65th ISI World Statistics Congress 2025

65th ISI World Statistics Congress 2025

Estimating the distribution for psychological test norming: Parametric or nonparametric, that’s the question

Conference

65th ISI World Statistics Congress 2025

Format: CPS Abstract - WSC 2025

Keywords: expectile regression, gamlss, quantile regression

Session: CPS 20 - Statistical Modelling and Simulation

Monday 6 October 4 p.m. - 5 p.m. (Europe/Amsterdam)

Abstract

In psychological test norming, one needs to estimate the complete distribution of test scores conditional upon covariate(s). Also in growth chart estimation, the conditional distribution is of key interest. In test norming, normed scores (e.g., IQ-scores, percentiles, Z-scores) indicate the test taker's relative position compared to a reference population, like the general population of the same age. Herewith, the tails of the conditional test score distribution are of particular interest, because critical life decisions tend to concern ‘extreme’ cases (e.g., diagnosis of a psychological disorder based on a validated questionnaire, and admission to an elite university based on an admission test).
The (conditional) distribution can be modeled in different ways. We focus on parametric and nonparametric approaches. The nonparametric approach, unlike the parametric approach, does not require the –sometimes burdensome – selection of a specific test score distribution, and provides direct insight into the relationships between the covariates and the ‘extremeness’ of the distribution. In contrast, the parametric approach may be more efficient and provides direct insight into the relationships between the covariates and the distributional parameters (as the center, spread and skewness).
As the family of parametric models, we consider the generalized additive models for location, scale and shape (GAMLSS). As the nonparametric models, we consider quantile and expectile regression, in particular the classical curve variant and the sheet model. Unlike quantile regression, as far as we know, expectile regression has not been proposed in the norming context.

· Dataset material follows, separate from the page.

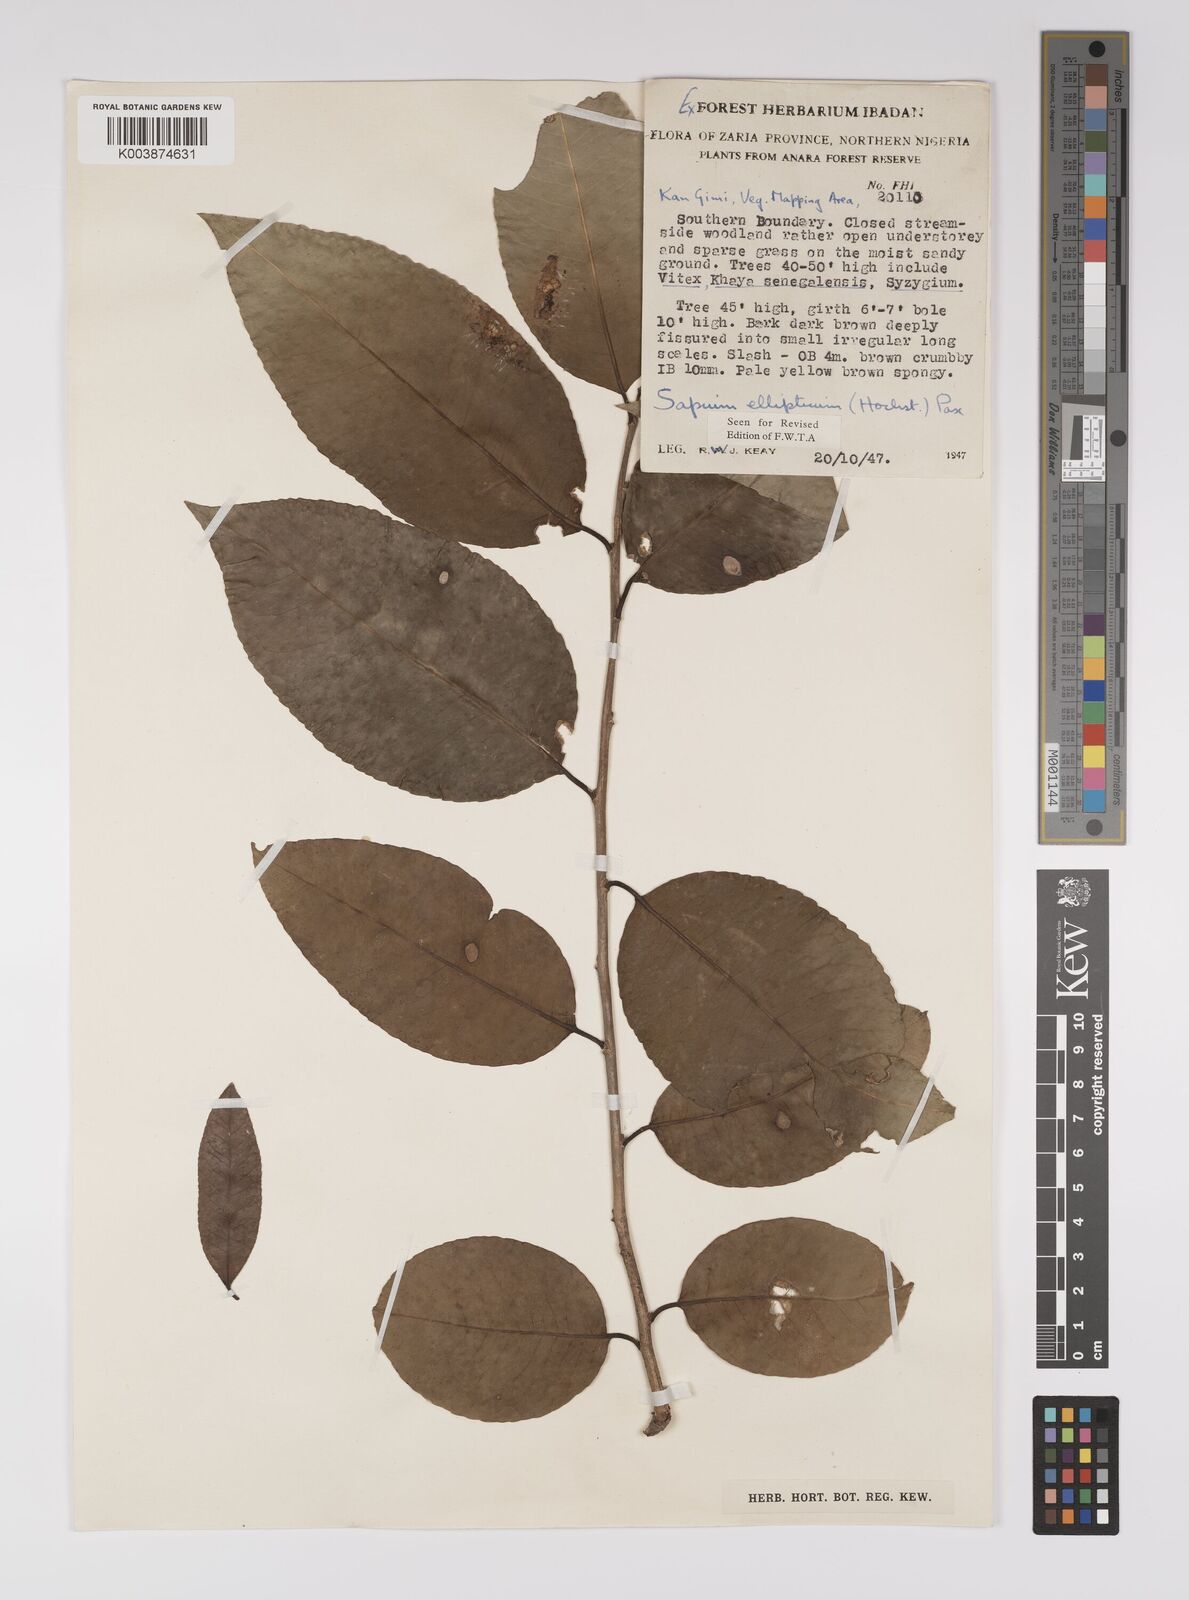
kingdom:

Expectile regression can be expected to be more efficient than quantile regression for distributions close to Gaussian, and for distributions with low densities in the tails. Yet, expectile regression seems to be more sensitive to outliers. In the curve model, the p-th quantile/expectile curve is estimated as a function of the covariate, with p being the quantile/asymmetry parameter. In the sheet model, the surface of the covariate and p is estimated, providing a complete model. As the sheet model, unlike the curve model, properly expresses the underlying continuity of quantile/asymmetry parameters, it can be expected to be more efficient than the curve model.
We will compare the performance of these parametric and nonparametric models for estimating the conditional test score distribution, in terms of efficiency, with a particular focus on the tails. Further, we will investigate the robustness of GAMLSS models against model misspecification. We will do so using a simulation study, covering a broad range of conditions that are relevant from a theoretical and/or applied point of view. We will demonstrate the practical relevance of the findings for psychological test norming, using normative data from a published intelligence test and an instrument to screen for psychosocial difficulties.